━━━━━ Records provided

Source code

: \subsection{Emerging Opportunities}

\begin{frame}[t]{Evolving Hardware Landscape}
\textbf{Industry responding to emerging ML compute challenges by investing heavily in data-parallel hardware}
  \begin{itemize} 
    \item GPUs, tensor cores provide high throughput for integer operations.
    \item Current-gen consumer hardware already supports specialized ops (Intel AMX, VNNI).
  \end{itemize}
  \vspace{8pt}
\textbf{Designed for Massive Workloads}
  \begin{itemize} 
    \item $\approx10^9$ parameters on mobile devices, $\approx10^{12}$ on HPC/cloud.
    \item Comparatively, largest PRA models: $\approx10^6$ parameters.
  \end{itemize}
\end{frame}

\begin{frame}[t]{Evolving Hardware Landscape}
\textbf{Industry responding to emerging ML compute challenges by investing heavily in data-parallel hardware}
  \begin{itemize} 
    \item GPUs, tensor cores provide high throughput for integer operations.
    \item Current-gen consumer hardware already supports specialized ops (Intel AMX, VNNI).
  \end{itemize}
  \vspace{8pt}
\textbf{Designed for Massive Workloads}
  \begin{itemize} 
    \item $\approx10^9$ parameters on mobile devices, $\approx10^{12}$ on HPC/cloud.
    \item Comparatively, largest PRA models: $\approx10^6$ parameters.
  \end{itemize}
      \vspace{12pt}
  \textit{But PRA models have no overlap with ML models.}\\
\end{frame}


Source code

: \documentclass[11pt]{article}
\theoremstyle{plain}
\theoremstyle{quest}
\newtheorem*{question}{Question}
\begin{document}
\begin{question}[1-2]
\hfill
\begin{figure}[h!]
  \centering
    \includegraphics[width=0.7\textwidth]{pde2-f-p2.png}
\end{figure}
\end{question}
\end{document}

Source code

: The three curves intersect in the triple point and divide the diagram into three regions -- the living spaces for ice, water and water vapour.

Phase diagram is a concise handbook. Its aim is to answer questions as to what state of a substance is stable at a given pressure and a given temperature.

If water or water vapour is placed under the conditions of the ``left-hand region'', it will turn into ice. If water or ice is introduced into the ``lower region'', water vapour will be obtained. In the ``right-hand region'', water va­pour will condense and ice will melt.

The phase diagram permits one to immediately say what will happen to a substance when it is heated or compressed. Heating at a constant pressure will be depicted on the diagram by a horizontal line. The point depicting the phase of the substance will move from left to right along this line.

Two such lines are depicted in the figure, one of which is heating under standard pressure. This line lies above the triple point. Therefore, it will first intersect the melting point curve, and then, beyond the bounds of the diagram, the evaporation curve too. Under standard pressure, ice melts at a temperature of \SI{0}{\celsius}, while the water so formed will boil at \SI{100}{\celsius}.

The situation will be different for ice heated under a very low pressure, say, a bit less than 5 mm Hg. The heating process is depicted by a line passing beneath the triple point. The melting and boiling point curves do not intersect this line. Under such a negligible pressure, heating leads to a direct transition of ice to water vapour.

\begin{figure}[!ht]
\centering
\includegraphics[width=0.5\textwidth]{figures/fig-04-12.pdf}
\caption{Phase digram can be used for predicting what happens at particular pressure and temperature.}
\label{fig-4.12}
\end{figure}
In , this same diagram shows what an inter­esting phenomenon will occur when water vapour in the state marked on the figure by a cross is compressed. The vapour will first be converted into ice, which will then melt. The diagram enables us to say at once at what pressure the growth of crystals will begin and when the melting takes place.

━━━━━━━━━━

Assignment:
The records above need to be duplicated. Keep every word unchanged.

Solution to the exercise:
Source code

: \subsection{Emerging Opportunities}

\begin{frame}[t]{Evolving Hardware Landscape}
\textbf{Industry responding to emerging ML compute challenges by investing heavily in data-parallel hardware}
  \begin{itemize} 
    \item GPUs, tensor cores provide high throughput for integer operations.
    \item Current-gen consumer hardware already supports specialized ops (Intel AMX, VNNI).
  \end{itemize}
  \vspace{8pt}
\textbf{Designed for Massive Workloads}
  \begin{itemize} 
    \item $\approx10^9$ parameters on mobile devices, $\approx10^{12}$ on HPC/cloud.
    \item Comparatively, largest PRA models: $\approx10^6$ parameters.
  \end{itemize}
\end{frame}

\begin{frame}[t]{Evolving Hardware Landscape}
\textbf{Industry responding to emerging ML compute challenges by investing heavily in data-parallel hardware}
  \begin{itemize} 
    \item GPUs, tensor cores provide high throughput for integer operations.
    \item Current-gen consumer hardware already supports specialized ops (Intel AMX, VNNI).
  \end{itemize}
  \vspace{8pt}
\textbf{Designed for Massive Workloads}
  \begin{itemize} 
    \item $\approx10^9$ parameters on mobile devices, $\approx10^{12}$ on HPC/cloud.
    \item Comparatively, largest PRA models: $\approx10^6$ parameters.
  \end{itemize}
      \vspace{12pt}
  \textit{But PRA models have no overlap with ML models.}\\
\end{frame}


Source code

: \documentclass[11pt]{article}
\theoremstyle{plain}
\theoremstyle{quest}
\newtheorem*{question}{Question}
\begin{document}
\begin{question}[1-2]
\hfill
\begin{figure}[h!]
  \centering
    \includegraphics[width=0.7\textwidth]{pde2-f-p2.png}
\end{figure}
\end{question}
\end{document}

Source code

: The three curves intersect in the triple point and divide the diagram into three regions -- the living spaces for ice, water and water vapour.

Phase diagram is a concise handbook. Its aim is to answer questions as to what state of a substance is stable at a given pressure and a given temperature.

If water or water vapour is placed under the conditions of the ``left-hand region'', it will turn into ice. If water or ice is introduced into the ``lower region'', water vapour will be obtained. In the ``right-hand region'', water va­pour will condense and ice will melt.

The phase diagram permits one to immediately say what will happen to a substance when it is heated or compressed. Heating at a constant pressure will be depicted on the diagram by a horizontal line. The point depicting the phase of the substance will move from left to right along this line.

Two such lines are depicted in the figure, one of which is heating under standard pressure. This line lies above the triple point. Therefore, it will first intersect the melting point curve, and then, beyond the bounds of the diagram, the evaporation curve too. Under standard pressure, ice melts at a temperature of \SI{0}{\celsius}, while the water so formed will boil at \SI{100}{\celsius}.

The situation will be different for ice heated under a very low pressure, say, a bit less than 5 mm Hg. The heating process is depicted by a line passing beneath the triple point. The melting and boiling point curves do not intersect this line. Under such a negligible pressure, heating leads to a direct transition of ice to water vapour.

\begin{figure}[!ht]
\centering
\includegraphics[width=0.5\textwidth]{figures/fig-04-12.pdf}
\caption{Phase digram can be used for predicting what happens at particular pressure and temperature.}
\label{fig-4.12}
\end{figure}
In , this same diagram shows what an inter­esting phenomenon will occur when water vapour in the state marked on the figure by a cross is compressed. The vapour will first be converted into ice, which will then melt. The diagram enables us to say at once at what pressure the growth of crystals will begin and when the melting takes place.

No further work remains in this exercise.